When I see a movie in theaters, I will write the five things you need to know about it.
5 Things You Need to Know About…
MAN OF STEEL
1) Man of Steel, the bombastic latest cinema incarnation of the iconic comic book legend, is a fiery hot mess of a movie that explodes at every turn with uncontrollable destruction of unspecific metropoli (meant to be Metropolis), characters that are not even attempted to be developed, and a world that has not earned the audience’s right to be saved. Like most pictures that have Christopher Nolan’s name attached to them (here he gets story and producer credits), Man of Steel is an ambitious work that does strive for a certain kind of greatness, but it focuses too much on the wrong parts of the tale (see: everything to do with General Zod) and not enough on the parts that genuinely captivate (see: Clark’s childhood travails with the perfectly cast Diane Lane and Kevin Costner as Martha and Jonathan Kent). Like most pictures that are directed by Zack Snyder, action sequences sure looks grey, grand, and ruinous, but he struggles to give us viable reasons to care and compelling people to care about. The character of Superman has always been a challenge to depict. As an alien creature to Earth with uncanny super powers, there is an inherent challenge in the character construction with audience empathy and connection. This is why Batman has always been that much more interesting because we, with some financial wherewithal and proper training, could envision a scenario where we could wear the cape and cowl ourselves. This is also why Superman stories (most notably in the long-running WB and CW tween soap Smallville) focus on Clark Kent and his growing pains assimilating to a world in which he is unlike any other. Batman and Clark Kent are relatable. Man of Steel flirts and dabbles with the Clark side of the equation (to much admitted success), but spends too much time mounting intergalactic warfare that amounts to very little substance.

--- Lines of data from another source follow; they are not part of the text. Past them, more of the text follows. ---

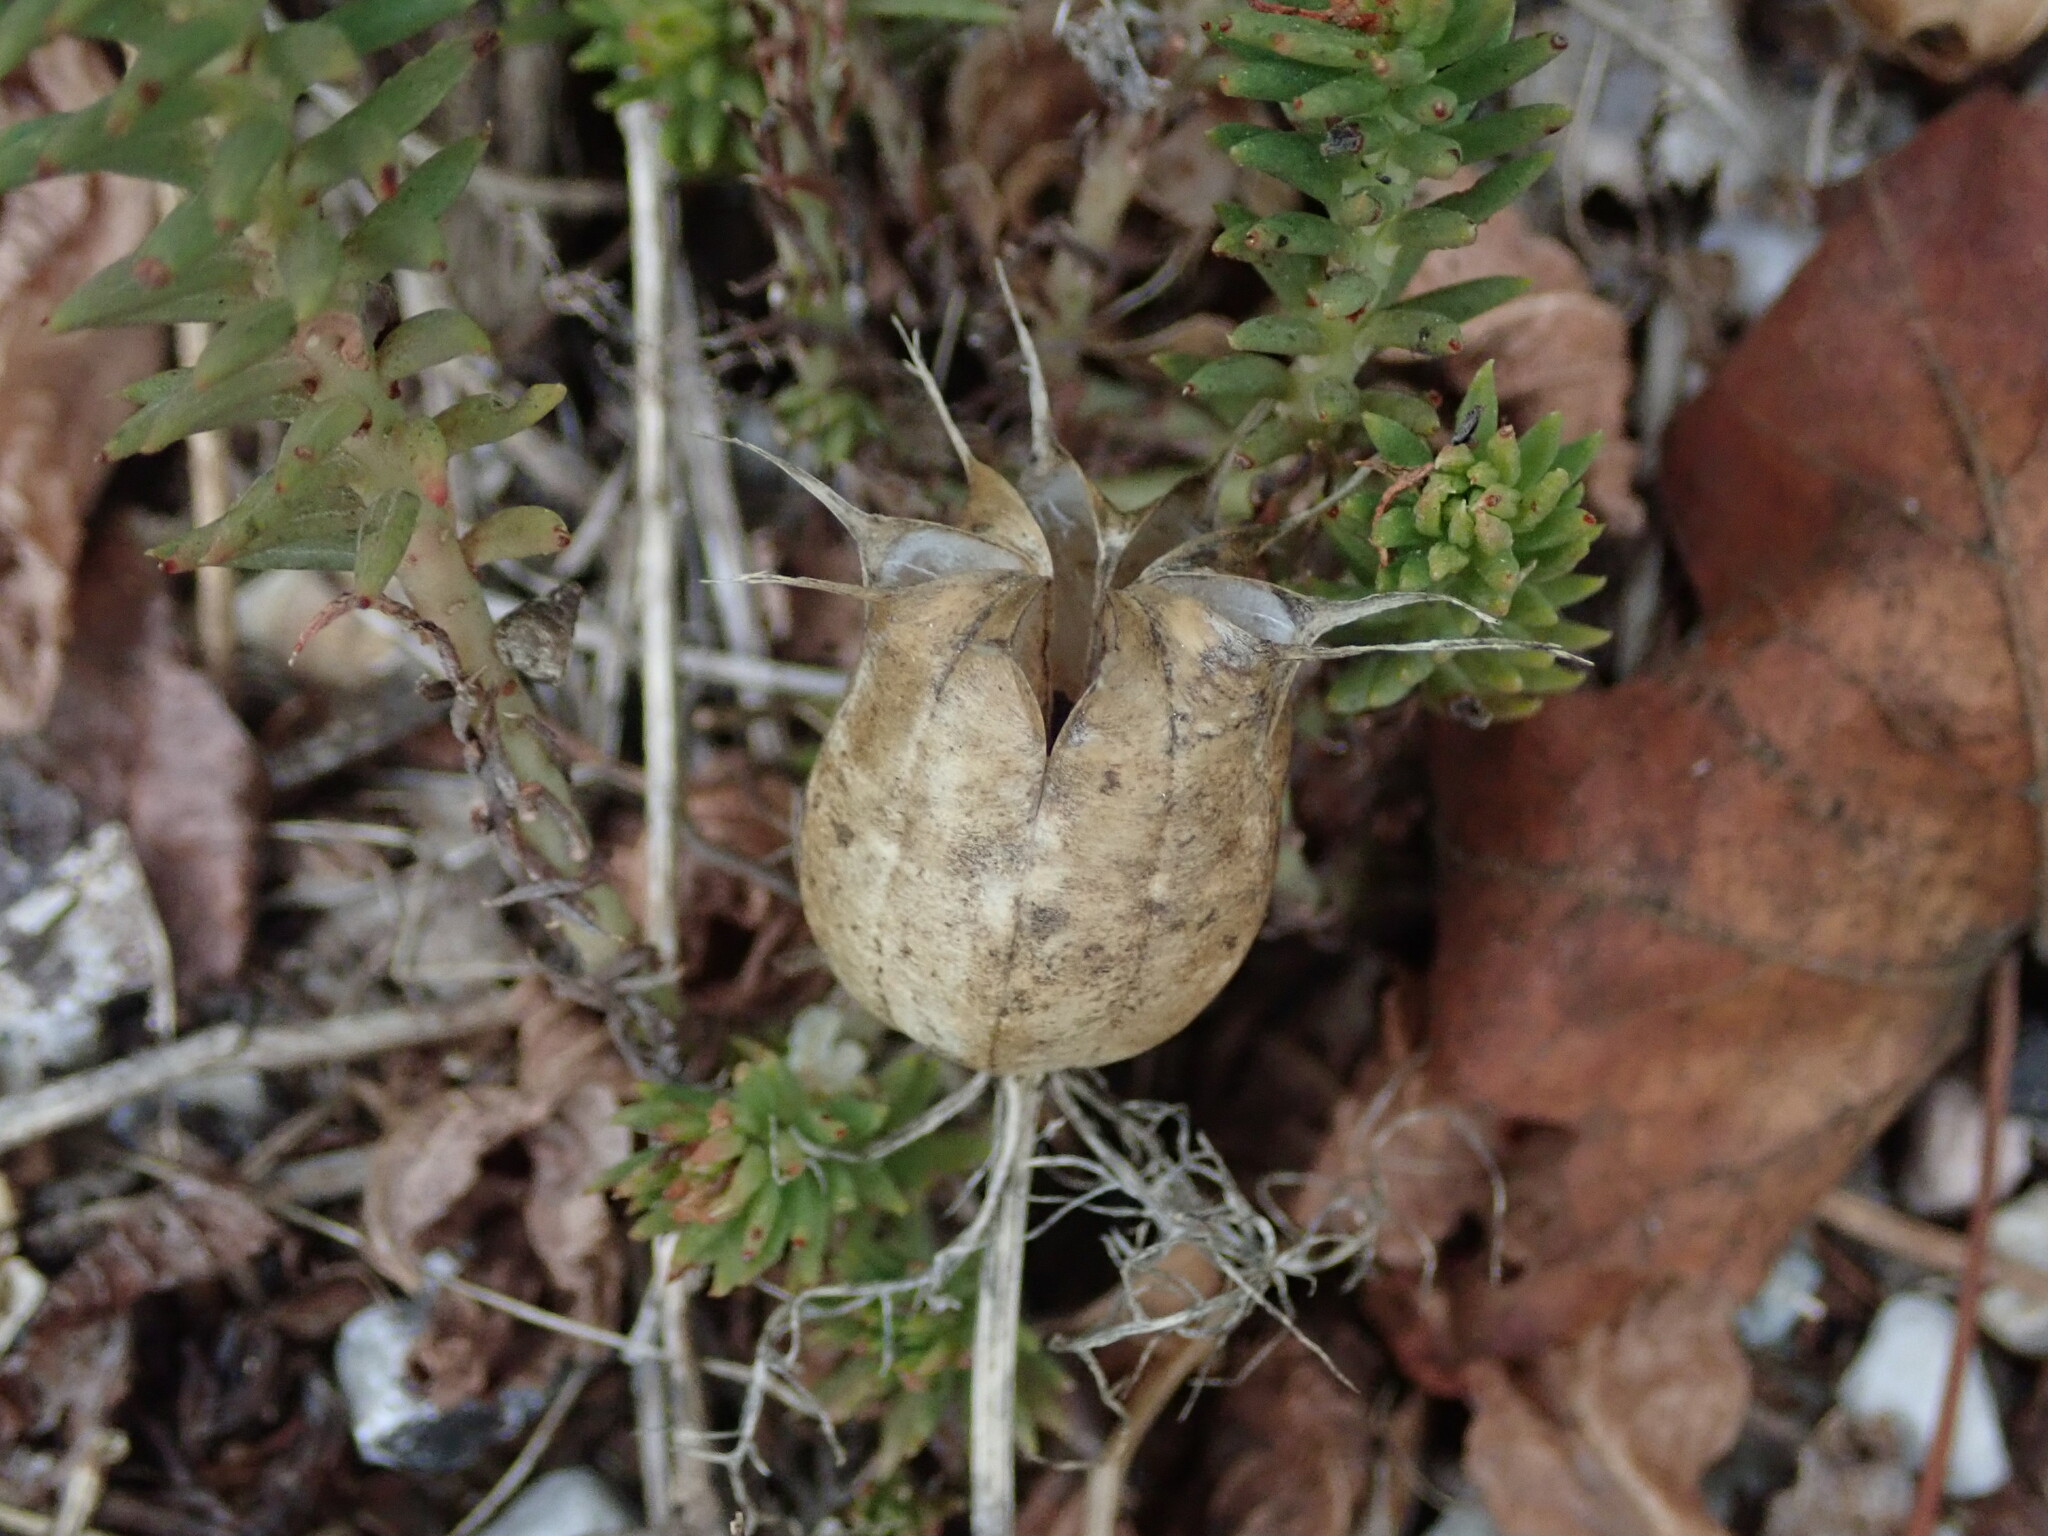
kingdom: Plantae
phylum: Tracheophyta
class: Magnoliopsida
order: Ranunculales
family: Ranunculaceae
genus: Nigella
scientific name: Nigella damascena
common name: Love-in-a-mist
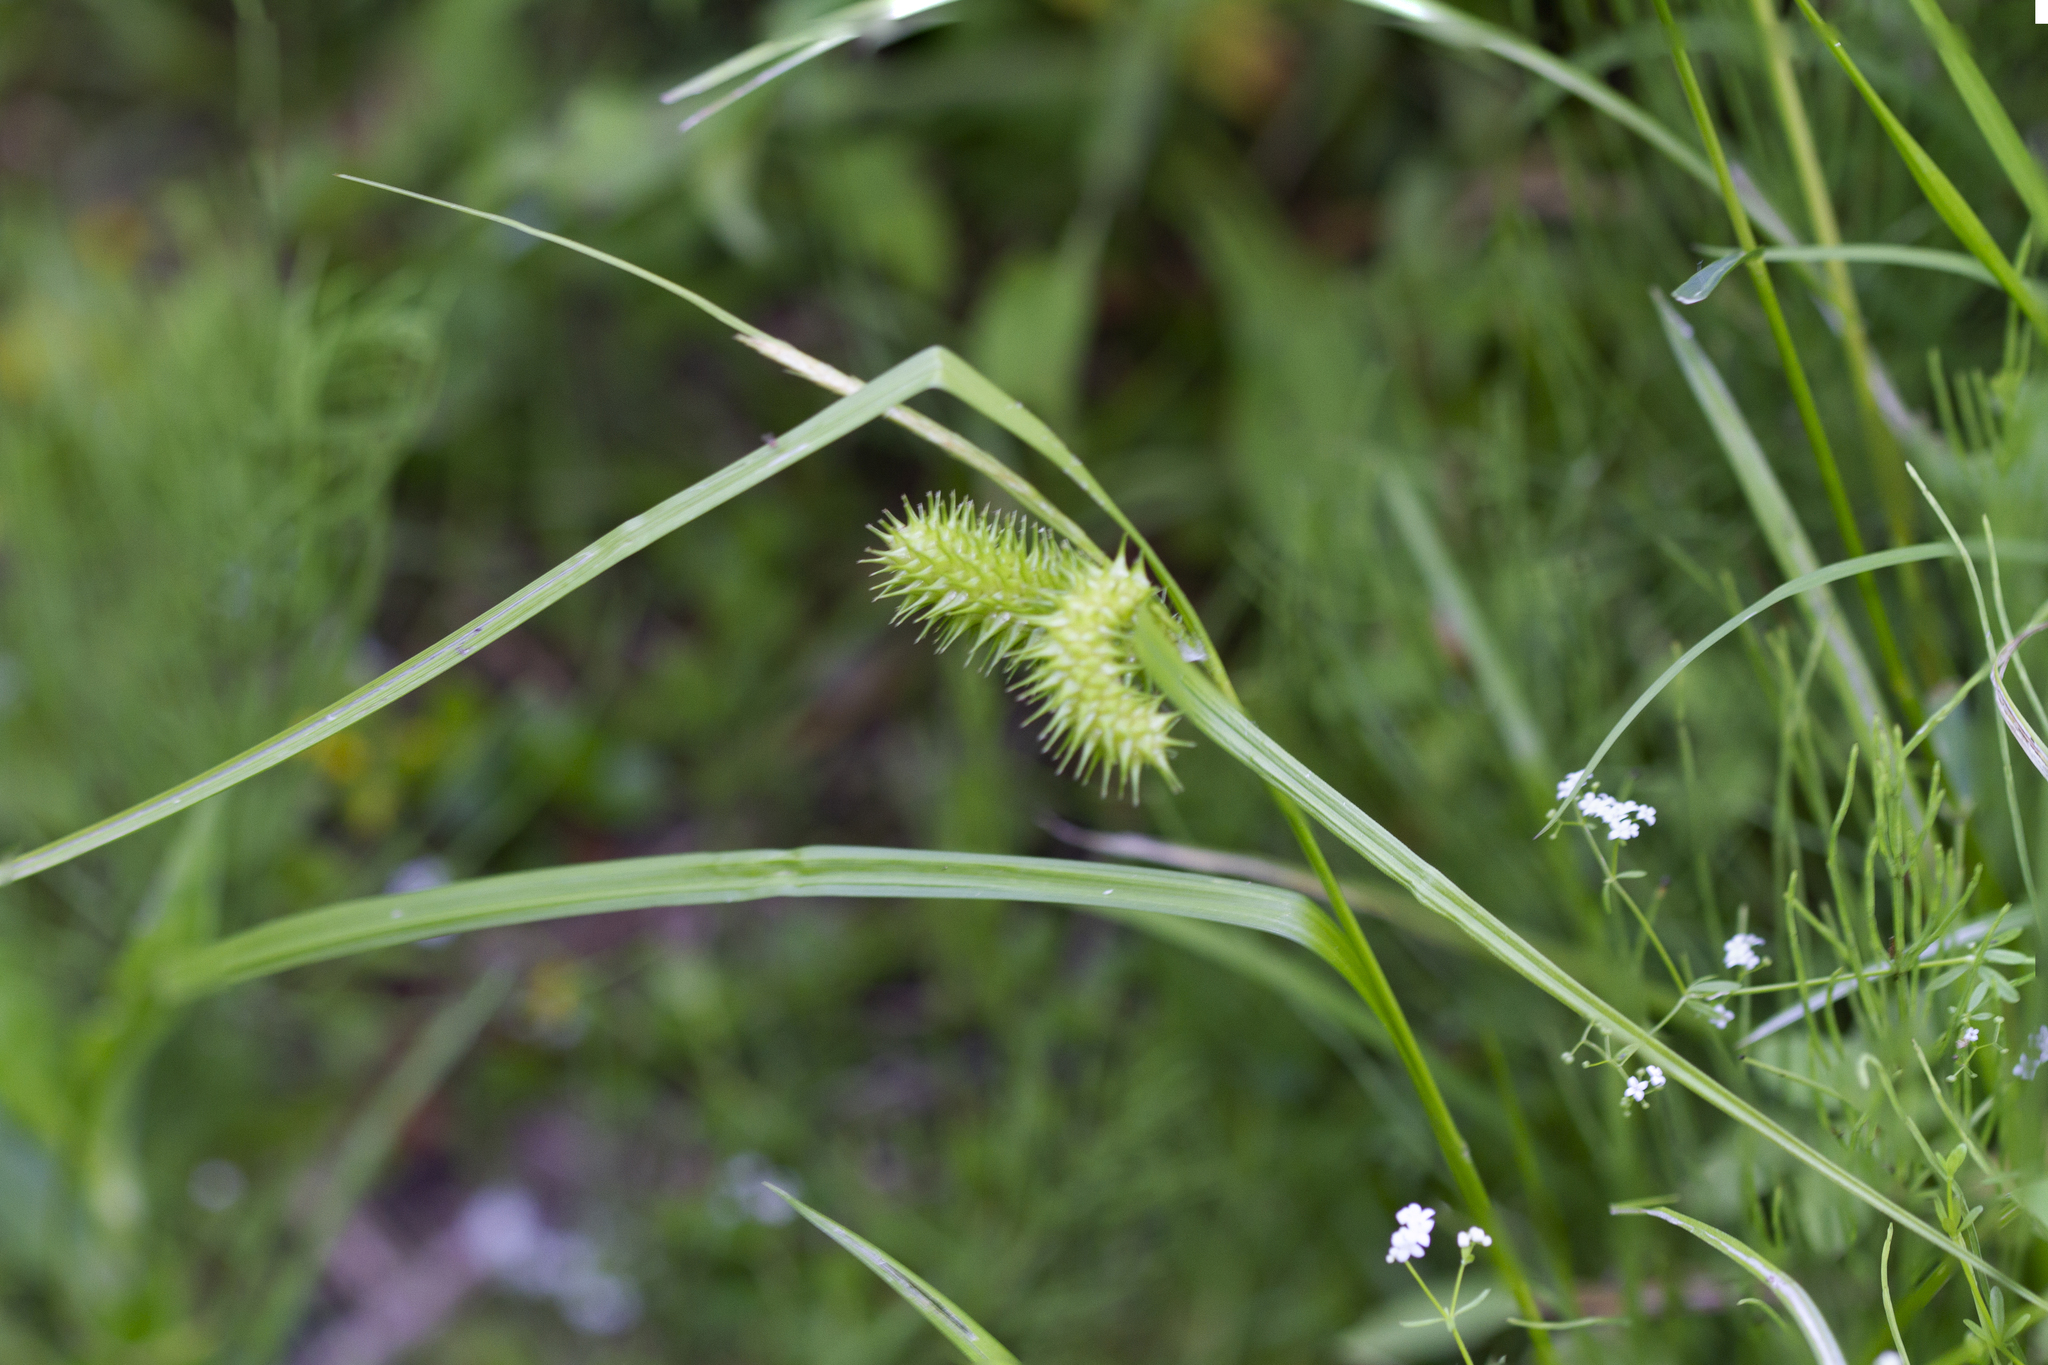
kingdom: Plantae
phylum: Tracheophyta
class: Liliopsida
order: Poales
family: Cyperaceae
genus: Carex
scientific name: Carex hystericina
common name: Bottlebrush sedge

2) It would be one thing to have given Clark Kent a more developed foundation, but Man of Steel, as any Superman telling must, spends too little time with his human surroundings. Snyder relies on our past understanding of the Superman world to fill in a plethora of character gaps. We only know that we are supposed to care about Perry White (Laurence Fishbourne picking up a paycheck now that his weekly CSI salary is off the books) because we have before, but there is so little energy given to his development that by the time he is the face of a city on the path of destruction, he doesn’t really matter to us. When one of his Daily Planet minions, Jenny (an intern perhaps, I don’t know and I don’t care), finds herself caught amidst a pile of rubble (of which there quite a few), are we supposed to care when crafty character actor (and a high point of House of Cards) Michael Kelly pulls her out? Do we really care when Detective Stabler (you left SVU for this?) comes around on Superman’s positive intentions or Toby Ziegler makes noteworthy scientific observations? I think Snyder thinks we will, but again, thirty-seconds of screen time caring for a character does not make. Lois Lane (played delightfully by Amy Adams – more on this in no. 4), strangely in the center of all alien (and very non-human) interplay and given a substantial amount of screen time, seems to make decisions without consequence, logic. or any degree of realistic motivation. She throws herself into every dangerous fray because we are told she is a Pulitzer-prize winning journalist, but we do not understand why nor do we get to access any part of her deeper inner self. To her credit, Adams plays her like there is more there, but I guess we will have to wait for the inevitable sequel. Finally, as this bullet touches on the people of Man of Steel, why aren’t there more people in this movie? Earth seems inhabited by maybe a couple of hundred (or as many extras that showed up). Metropolis sure has buildings to destroy, but it seems largely vacant from any human life. Unless you are an insurance company raking in property damage residuals, the stakes for Earth never seem that high because Earth appears to be a planet made up of a small town in the middle of Kansas, a fishing village in the Pacific northwest, and a ghost town of a Metropolis that has a thriving newsroom.
3) General Zod, played grumpily by Michael Shannon with a bad, late 90s boy band trim, is a terrible villain. When he is spitting out speeches about saving Krypton and furthering his race of his people or creating havoc in product-placed American institutions like Sears and IHOP, I am not sure if he is supposed to be funny or whether it is a good time to take a bathroom break. Either Michael Shannon is woefully miscast or General Zod lacks any charisma as a character. I would argue both.
4) Unfortunately, Man of Steel has some promising raw material that is never brought to fruition. Casting Kevin Costner and Diane Lane as Jonathan and Martha Kent, Clark’s Earth parents, is expert casting 101. Costner is right at home as a dad on a midwestern farm (“If you build it, he will come!”) and is a perfect counterpart for the ageless and wonderful Lane. Their too few scenes together with younger versions of Clark are electric (as presented in this beautiful, misleading trailer from last summer) and would have been a better focus for this movie. Henry Cavill, especially when moonlighting as a fisherman/barkeep, is a captivating force on screen and could have been that much more effective had he been given more Clark time and less “punch out with Zod” time. His chemistry with Amy Adams (a performer who holds her own against many different types of leading men – see: The Master or The Fighter) has great potential, but sadly much of their more intimate time together is only alluded to. We gather that they have shared something important (upon a mutual visit to a Kansas cemetery), but Snyder decides not to show us the actual conversation (oops). I would have loved to have watched a different movie with more Cavill and Adams getting to know one another and more Clark growing up with Costner and Lane as parents. This would have been a Man of Steel that had some wings to fly on.
5) Man of Steel is movie of unrealized ambition and direction that unfortunately plows a path of story, character, and audience enjoyment destruction. It strives to be as iconic as its lead character, but plays the wrong notes too loudly and the right notes too softly and not frequently enough (I am not talking about the expected professional score from Nolan go-to Hans Zimmer). It could have been built on some wonderful raw material (the Cavill-Adams-Costner-Lane foursome could not be a better place to start), but the Kryptonian/General Zod infrastructure falls apart as easily as the CGI buildings Zod knocks down.